Teams ready for Stanford cash clash
The first clash for cash in the Stanford Super Series gets underway this evening when Trinidad and Tobago's 20/20 cricketers seek to turn back the challenge of English champions Middlesex in the "Champions Cup".
It will be another big night for local cricket, the kind to which the team led by Daren Ganga has become increasingly accustomed.
However, to add the US$180,000 at stake for the winners of this game to the US$1million they took away when they won the Stanford 20/20 regional series in February, the T&T boys will have to play a much sharper game than the one they managed against the Stanford Superstars at the Stanford Cricket Ground Saturday night.
That 22-run defeat was suffered by a team missing regular allrounder Richard Kelly and off-spinner Amit Jaggernauth and including three players on debut--left-handed batsman Justin Guillen and all-round types Navin Stewart and Kevon Cooper.
According to Ganga, Saturday's combination gave him a chance to see "some players in different roles. We've seen what we wanted to see, now it's all about making that final decision for this game against Middlesex".
What Ganga and the rest of a good-sized crowd saw Saturday was a mixed bag from T&T against a Superstars outfit missing their captain Chris Gayle and most accomplished batsman Shivnarine Chanderpaul.
A stiff neck kept Chanders off the field, while in the words of Superstars stand-in captain Sylvester Joseph, Gayle "had some personal problems with his family back home, so he decided not to play this game because mentally he's not really focused on this game because he had to take care of a few things back home".
Joseph added: "Chris promised us that he would be available for the next game. We are hoping that all goes well with his family."
Joseph proved quite a handy deputy, however.
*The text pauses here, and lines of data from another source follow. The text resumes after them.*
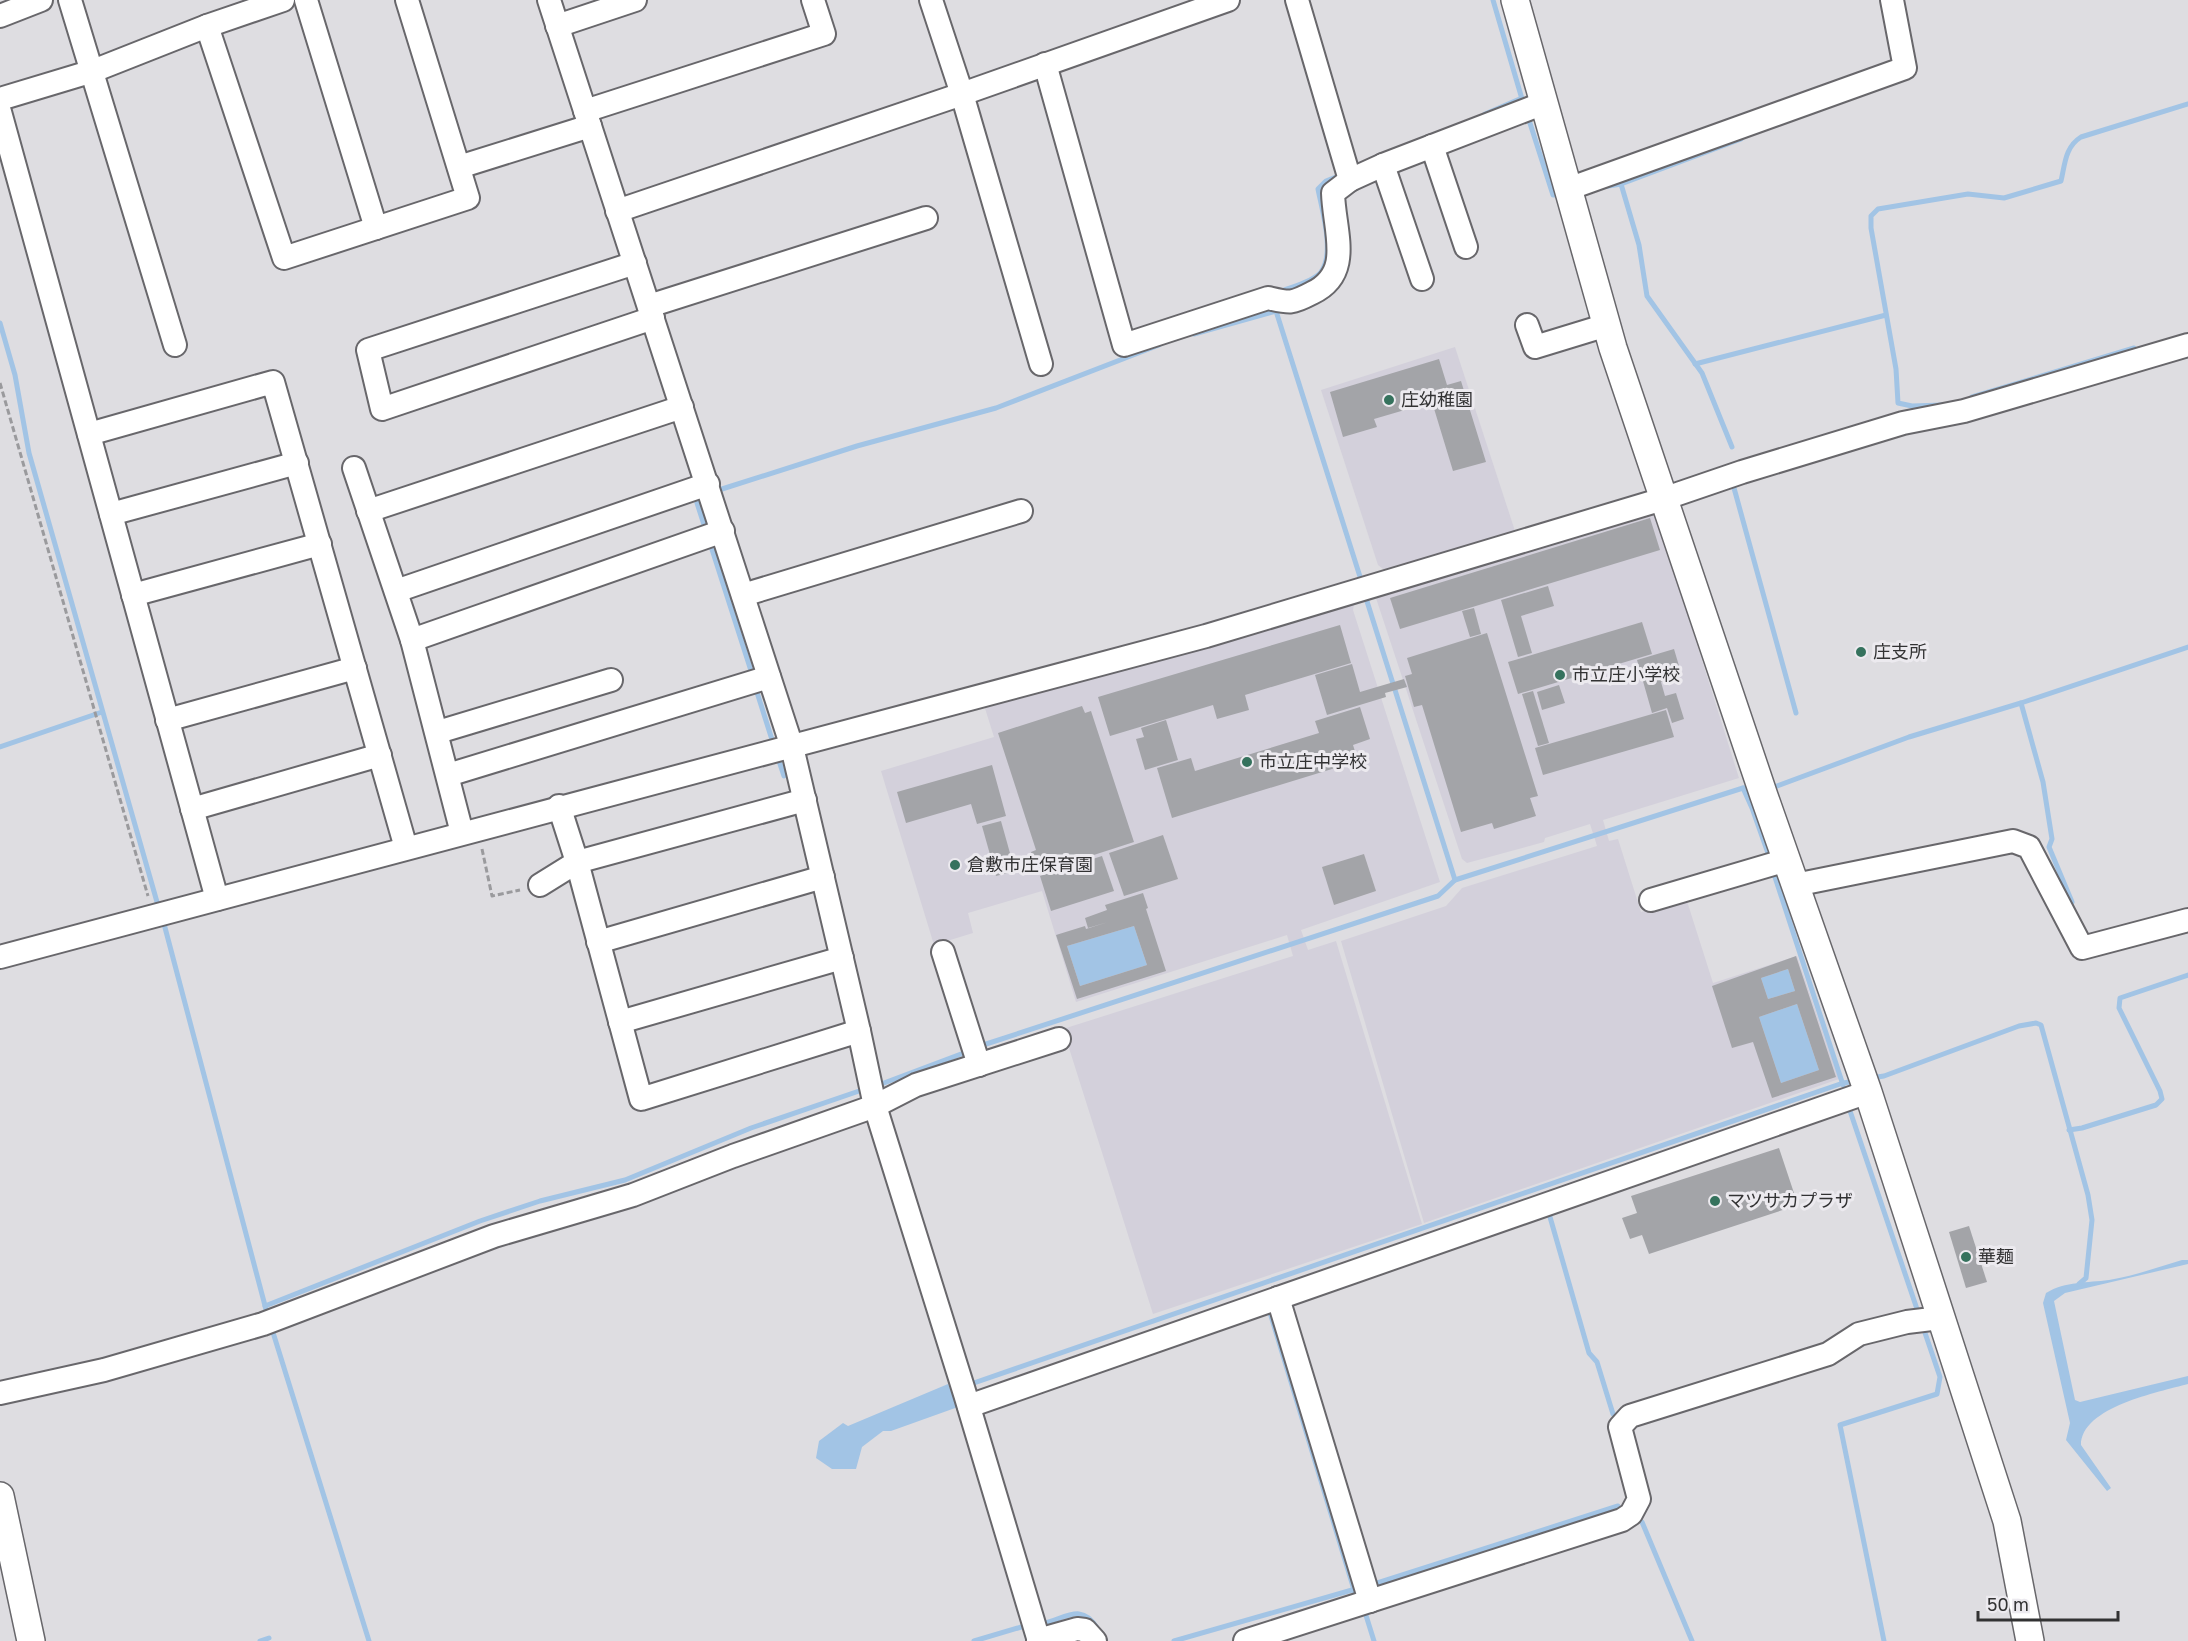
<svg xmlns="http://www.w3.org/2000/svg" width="2188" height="1641" font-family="'Golos Text','Noto Sans JP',sans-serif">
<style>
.built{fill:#d3d0db}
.water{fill:#a2c4e5}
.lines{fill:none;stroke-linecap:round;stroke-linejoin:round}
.stream{stroke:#a2c4e5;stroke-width:5}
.building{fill:#a3a4a8;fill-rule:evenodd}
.minor-casing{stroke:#68676b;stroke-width:26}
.tertiary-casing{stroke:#68676b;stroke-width:30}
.path{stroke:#9a9a9d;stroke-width:3;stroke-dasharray:6 3;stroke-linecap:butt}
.minor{stroke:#fff;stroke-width:22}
.tertiary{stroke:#fff;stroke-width:27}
.poi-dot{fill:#35725d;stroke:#eceaef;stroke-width:2}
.labels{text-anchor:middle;stroke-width:6;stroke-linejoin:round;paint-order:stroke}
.poi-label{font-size:18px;fill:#323233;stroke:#eceaef;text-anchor:start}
</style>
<rect width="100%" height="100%" fill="#dedde1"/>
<g class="built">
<path d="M1455 347 1515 531 1387 572 1378 565 1321 390Z"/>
<path d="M1655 511 1739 778 1603 820 1609 841 1618 839 1641 912 1686 898 1713 983 1797 956 1839 1079 1424 1223 1341 941 1446 906 1462 888 1597 846 1590 824 1545 838 1544 842 1467 863 1462 859 1375 595Z"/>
<path d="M1355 598 1353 610 1440 882 1301 930 1308 950 1336 941 1422 1224 1153 1314 1063 1029 1293 956 1287 935 1076 1002 1042 891 968 913 973 933 934 945 881 771 994 737 983 702Z"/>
</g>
<g class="water">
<path d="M1134 926 1147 965 1080 986 1067 946Z"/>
<path d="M1788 969 1795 991 1768 999 1761 978Z"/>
<path d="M1797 1004 1819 1070 1781 1083 1759 1017Z"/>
<path d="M2182 1260H2188V1264L2065 1293 2054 1301 2075 1400 2080 1402 2188 1376V1384C2159 1392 2081 1407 2081 1445L2111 1488 2107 1491 2066 1440 2070 1423 2043 1303 2046 1293C2066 1281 2087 1283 2109 1280 2134 1276 2158 1267 2182 1260Z"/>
<path d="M948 1384 958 1407 891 1431H883L862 1447 856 1469H832L816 1458 819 1441 843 1423 848 1426Z"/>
</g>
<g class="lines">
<g class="stream">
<path d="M1493 0 1522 99"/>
<path d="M1485 114 1522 98"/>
<path d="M1528 117 1553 195H1557"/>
<path d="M1621 184 1741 139"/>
<path d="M1602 187 1621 184 1639 245 1647 296 1702 373 1732 447"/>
<path d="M1282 294 1284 290C1295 286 1314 281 1321 272 1335 253 1322 210 1318 189L1326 181 1341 175"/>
<path d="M1278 306 1276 311 1362 583"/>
<path d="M0 323 15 375 29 453 159 909"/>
<path d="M1194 334 1276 311"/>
<path d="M1695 364 1886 315"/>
<path d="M1972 397 2134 348"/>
<path d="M1943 405 1912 406 1898 403 1896 369 1871 228V216L1878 209 1968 194 2004 198 2061 181C2065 164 2065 147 2081 137L2188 104"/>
<path d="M1734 488 1796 713"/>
<path d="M722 489 857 446 996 408 1159 345"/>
<path d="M701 501 697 503 706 531"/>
<path d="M709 540 753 677"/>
<path d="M1365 595 1455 880"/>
<path d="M755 686 774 746"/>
<path d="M2021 703 2043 782 2052 839 2049 847 2072 902"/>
<path d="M0 747 102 712"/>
<path d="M777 755 784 776"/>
<path d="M1743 788 1752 808 1770 859"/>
<path d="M1769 789 1909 737 2021 703 2188 647"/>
<path d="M1773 871 1843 1085"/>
<path d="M163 920 268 1317"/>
<path d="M980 1046 1438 896 1455 880 1743 788H1754"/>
<path d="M1871 1078 1884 1076 2019 1026 2036 1023 2041 1025 2088 1195 2092 1220 2086 1278 2079 1284"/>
<path d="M876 1086 969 1051"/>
<path d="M1848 1105 1919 1315"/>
<path d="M2069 1130 2082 1128 2156 1105 2162 1099 2160 1091 2119 1008 2120 998 2188 975"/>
<path d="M1548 1210 1589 1353 1597 1362 1613 1414"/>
<path d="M265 1306 480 1221 540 1201 625 1180 751 1128 865 1089"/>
<path d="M1268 1306 1355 1593"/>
<path d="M271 1326 369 1641"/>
<path d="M968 1385 1843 1083 1856 1081"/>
<path d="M1642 1522 1692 1641"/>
<path d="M1371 1585 1618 1506"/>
<path d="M1364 1609 1374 1641"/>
<path d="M1040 1624C1064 1620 1081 1601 1097 1628"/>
<path d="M260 1641 269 1638"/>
<path d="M974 1641 1028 1625"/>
<path d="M1174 1641 1359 1588"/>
<path d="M1884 1641 1840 1425 1937 1394 1940 1377 1923 1327"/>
</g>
</g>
<g class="building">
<path d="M1439 359 1447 385 1461 381 1486 462 1453 471 1432 402 1374 419 1377 427 1343 437 1330 392Z"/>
<path d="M1650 518 1660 550 1400 629 1390 598Z"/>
<path d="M1548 586 1554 606 1521 616 1532 653 1518 657 1501 600Z"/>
<path d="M1474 608 1481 634 1470 637 1462 611Z"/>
<path d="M1642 622 1652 654 1518 694 1508 662Z"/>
<path d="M1340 625 1351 663 1245 695 1249 710 1217 719 1213 705 1110 736 1098 697Z"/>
<path d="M1487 633 1538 796 1530 798 1536 816 1494 829 1492 823 1461 832 1422 705 1414 707 1405 676 1412 674 1407 658Z"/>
<path d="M1674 649 1682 676 1661 682 1665 696 1676 693 1684 719 1672 723 1667 708 1652 713 1637 660Z"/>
<path d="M1352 664 1360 692 1404 679 1407 687 1385 693 1386 697 1327 715 1315 675Z"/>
<path d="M1559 685 1565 703 1542 710 1537 692Z"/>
<path d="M1533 691 1549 743 1538 746 1522 694Z"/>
<path d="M1082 706 1085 713 1091 711 1134 842 1038 873 1031 852 1036 850 998 733Z"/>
<path d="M1360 707 1370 739 1353 745 1358 761 1172 818 1157 768 1191 758 1195 771 1319 733 1315 721Z"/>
<path d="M1666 710 1674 737 1543 775 1535 748Z"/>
<path d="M1166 720 1178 760 1145 770 1136 739 1144 737 1141 728Z"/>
<path d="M992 765 1006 816 977 824 971 804 906 823 897 792Z"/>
<path d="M1001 821 1015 871 996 876 982 826Z"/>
<path d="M1163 835 1178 879 1124 896 1109 853Z"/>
<path d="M1364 854 1376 891 1334 905 1322 867Z"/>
<path d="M1102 856 1114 891 1051 911 1040 876Z"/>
<path d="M1143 893 1148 908 1146 909 1166 971 1077 999 1056 935 1085 926 1086 929 1108 922 1088 928 1085 918 1107 910 1105 905ZM1134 926 1147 965 1080 986 1067 946Z"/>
<path d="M1796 956 1836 1077 1772 1098 1753 1042 1732 1048 1712 986ZM1788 969 1795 991 1768 999 1761 978ZM1797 1004 1819 1070 1781 1083 1759 1017Z"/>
<path d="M1779 1148 1798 1205 1649 1254 1642 1235 1630 1239 1622 1218 1637 1213 1631 1196Z"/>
<path d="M1969 1226 1987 1282 1966 1288 1949 1232Z"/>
</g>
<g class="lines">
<g class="minor-casing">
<g id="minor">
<path d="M70 0 175 345"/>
<path d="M306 0 376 228"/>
<path d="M549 0 792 747 859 1031 875 1106 965 1394 1039 1641"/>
<path d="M931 0 962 94 1041 364"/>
<path d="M1297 0 1350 180"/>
<path d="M0 16 41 0"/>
<path d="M207 26 284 258 468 198 407 0"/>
<path d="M557 26 635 0"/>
<path d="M1045 64 1124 345 1268 298C1290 303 1291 304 1312 293 1354 273 1334 231 1333 193L1350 180 1383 165 1544 103"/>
<path d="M0 99 93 71 207 26 283 0"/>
<path d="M585 111 824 34 813 0"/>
<path d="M0 112 217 899"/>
<path d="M1432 146 1466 247"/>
<path d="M1383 165 1422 279"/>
<path d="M459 167 590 126"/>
<path d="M1568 189 1905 68 1892 0"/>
<path d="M617 211 962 94 1228 0"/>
<path d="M635 263 368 350 382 409 653 318"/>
<path d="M649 306 926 218"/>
<path d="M1527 325 1535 347 1607 325"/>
<path d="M89 434 273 382 406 848"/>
<path d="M354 468 412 640 462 833"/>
<path d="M368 511 682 407"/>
<path d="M111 514 297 463"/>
<path d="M396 591 708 484"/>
<path d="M133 595 320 544"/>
<path d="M743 595 1021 511"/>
<path d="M412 640 723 531"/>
<path d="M167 720 355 668"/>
<path d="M438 732 611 680"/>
<path d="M448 775 769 677"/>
<path d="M559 806 577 862 641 1099 859 1031"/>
<path d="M192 809 380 755"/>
<path d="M540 885 577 862 805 800"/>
<path d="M1795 885 2013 841 2029 847 2082 948 2188 920"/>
<path d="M1651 900 1787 860"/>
<path d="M598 942 823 877"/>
<path d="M943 952 979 1065"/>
<path d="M0 957 1206 636 1663 499 1742 472 1903 423 1964 411 2188 345"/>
<path d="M620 1022 842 958"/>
<path d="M1278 1298 1370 1601"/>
<path d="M0 1393 104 1370 263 1324 494 1236 633 1195 733 1156 875 1106 916 1085 1059 1039"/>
<path d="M969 1406 1868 1092"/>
<path d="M1038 1640 1077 1629 1085 1630 1095 1641"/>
<path d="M1245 1641 1622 1520 1631 1514 1639 1499 1620 1427 1630 1416 1828 1354 1859 1334 1907 1322 1940 1318"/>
</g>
</g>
<g class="tertiary-casing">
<g id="tertiary">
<path d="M1515 0 1613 348 1764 796 1868 1092 2007 1521 2030 1641"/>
<path d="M0 1496 31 1641"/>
</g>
</g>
<g class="path">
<path d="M0 383 148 896"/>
<path d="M482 849 492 896 520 890"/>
</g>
<use href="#minor" class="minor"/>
<use href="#tertiary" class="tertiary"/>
</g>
<g class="poi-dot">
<circle cx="1389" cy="400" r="6"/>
<circle cx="1861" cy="652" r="6"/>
<circle cx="1560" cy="675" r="6"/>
<circle cx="1247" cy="762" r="6"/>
<circle cx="955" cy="865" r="6"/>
<circle cx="1715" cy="1201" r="6"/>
<circle cx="1966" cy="1257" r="6"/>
</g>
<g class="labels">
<g class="poi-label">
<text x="1401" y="406">庄幼稚園</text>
<text x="1873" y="658">庄支所</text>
<text x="1572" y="681">市立庄小学校</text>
<text x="1259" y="768">市立庄中学校</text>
<text x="967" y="871">倉敷市庄保育園</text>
<text x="1727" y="1207">マツサカプラザ</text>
<text x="1978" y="1263">華麺</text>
</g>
</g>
<path d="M1978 1611v9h140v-9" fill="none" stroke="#323233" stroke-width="3"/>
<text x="1987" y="1611" font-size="18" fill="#323233" stroke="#eceaef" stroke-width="4.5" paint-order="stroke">50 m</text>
</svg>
Coming in at number four to replace first ball victim Ramnaresh Sarwan with bowler Samuel Badree on a hat-trick, Joseph batted through the remaining 12.2 overs of the innings to finish on an unbeaten 45 as the Superstars got up to 146 for five in their 20 overs batting first.
"That was one of the team's strategies," Joseph said. "One of the top four needed to bat through and I think in the past two weeks or so, I've been hitting the ball good and batting brilliantly. It was, tonight, my turn again to take the team right through."
Ganga had been expecting to have to chase a total of no more than "120, 130", especially after the Superstars had only reached 93 for three with five overs remaining.
But one of T&T's own, Kieron Pollard, then got 24 off 14 balls which included a mighty pull for six off Stewart in the penultimate over.
Pollard, one of the opposition's most effective performers on the night (he later picked up one for 24) had by then already been dropped in the deep by Ravi Rampaul.
That was one of three chances missed by the T&T fielders on the night. Opener Travis Dowlin, who got the second highest score of 25 and shared a third wicket stand of 55 with Joseph, benefited from the other two.
The extra runs conceded would prove crucial.
The Superstars also collected an innings-high 13 runs in the last over entrusted to Cooper.
On the slow pitch where the bounce was not the most even, 147 was a more challenging winning target than it seemed on paper, but still gettable.
T&T's hopes of victory diminished considerably inside the first five overs, though, when Lendl Simmons edged Jerome Taylor to wicketkeeper Lindon James the first ball he received and a potent-looking Perkins was bowled off-stump, yorked practically, by a full Sulieman Benn delivery.
Guillen's innings top-score of 31, while embellished by a few attractive strokes, took him 43 balls to make. And while he and his skipper were together, only 26 runs came in five and a half overs.
The balance was never reversed as T&T closed on 124 for eight. They seemed a team without sufficient personnel to keep the momentum going in the middle and lower order.
Ganga, however, disagreed.
"I think it's not the (lack of) firepower," he said. "Those middle overs are not about blasting the ball to the boundary, it's about turning over the strike and running twos and that sort of thing. We didn't do that well. We have the firepower to accelerate We have our plans, we just didn't play it well but hopefully against Middlesex we'll get it right."
There will be little room for error tonight.
Middlesex, with bowlers with the international experience of left-arm spinner Murali Kartik and captain Shaun Udal and batsmen the calibre of England left-hander Andrew Strauss, are equipped to keep T&T out of the money.
Ganga has fashioned golden performances from what seemed modest resources before, though.
But success tonight would be his piece de resistance, a truly million-dollar effort.